Laura Hull came to the two-hour book signing to buy one of Roberts' books for a friend.
"I have one of her books," Hull said. She counted herself as a new and growing fan.
Nancy Strine said Nora Roberts' books and audiotapes make her daily two-hour commute to and from Washington, D.C., bearable.
"Riding into the city, I can either listen to her books or read them on the bus," Strine said. She just read 'Seaswept' which is one of three new books set on the shores of the Chesapeake Bay.
Some of the 30-plus enthusiasts brought their own books while others bought paperback and hardback copies provided for those attending the signing.
The author of more than 115 published novels, Roberts has had as many as six bestsellers in one year. Known for their romance, suspense and a combination of both, several of her books have been translated into films.
"With both suspense and romance, there is a lot of research to do and a lot of character development," Roberts said.
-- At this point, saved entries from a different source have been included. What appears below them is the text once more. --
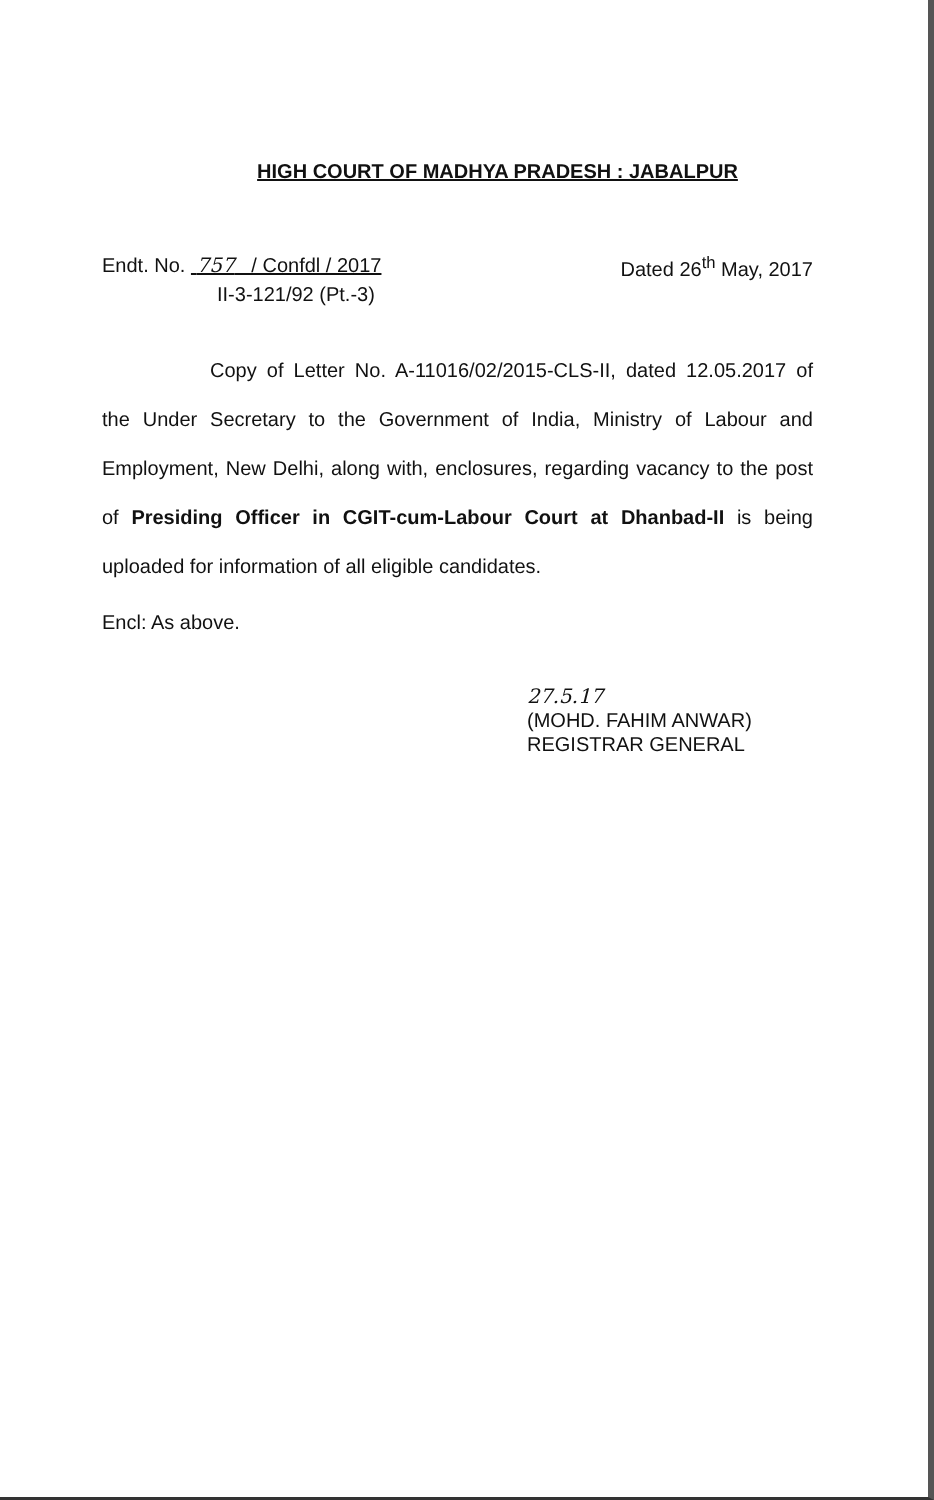HIGH COURT OF MADHYA PRADESH : JABALPUR
Endt. No. 757 / Confdl / 2017
Dated 26<sup>th</sup> May, 2017
II-3-121/92 (Pt.-3)
Copy of Letter No. A-11016/02/2015-CLS-II, dated 12.05.2017 of the Under Secretary to the Government of India, Ministry of Labour and Employment, New Delhi, along with, enclosures, regarding vacancy to the post of Presiding Officer in CGIT-cum-Labour Court at Dhanbad-II is being uploaded for information of all eligible candidates.
Encl: As above.
27.5.17
(MOHD. FAHIM ANWAR)
REGISTRAR GENERAL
The common thread in all her works, she said, is that they are character-driven.
A few years ago, Roberts said she took a call from her publisher who suggested she needed a hobby.
"I told her I'm fast-paced ... that's the way I write. I told her I don't need a hobby," Roberts said.
But she soon decided perhaps a hobby would be a good idea so she decided to start writing futuristic books under the pseudonym, J.D. Robb - her idea of a hobby.
So far, several books have been published under that name, marked with that 21st century genre and recurring character of a female homicide police officer, Eve Dallas.
And what does Nora Roberts read?
"Everything ... across the board," Roberts said. "Lately I've been reading a lot of James Patterson and also Patricia Gaffney, a friend and author who lives in Blue Ridge Summit, Pa."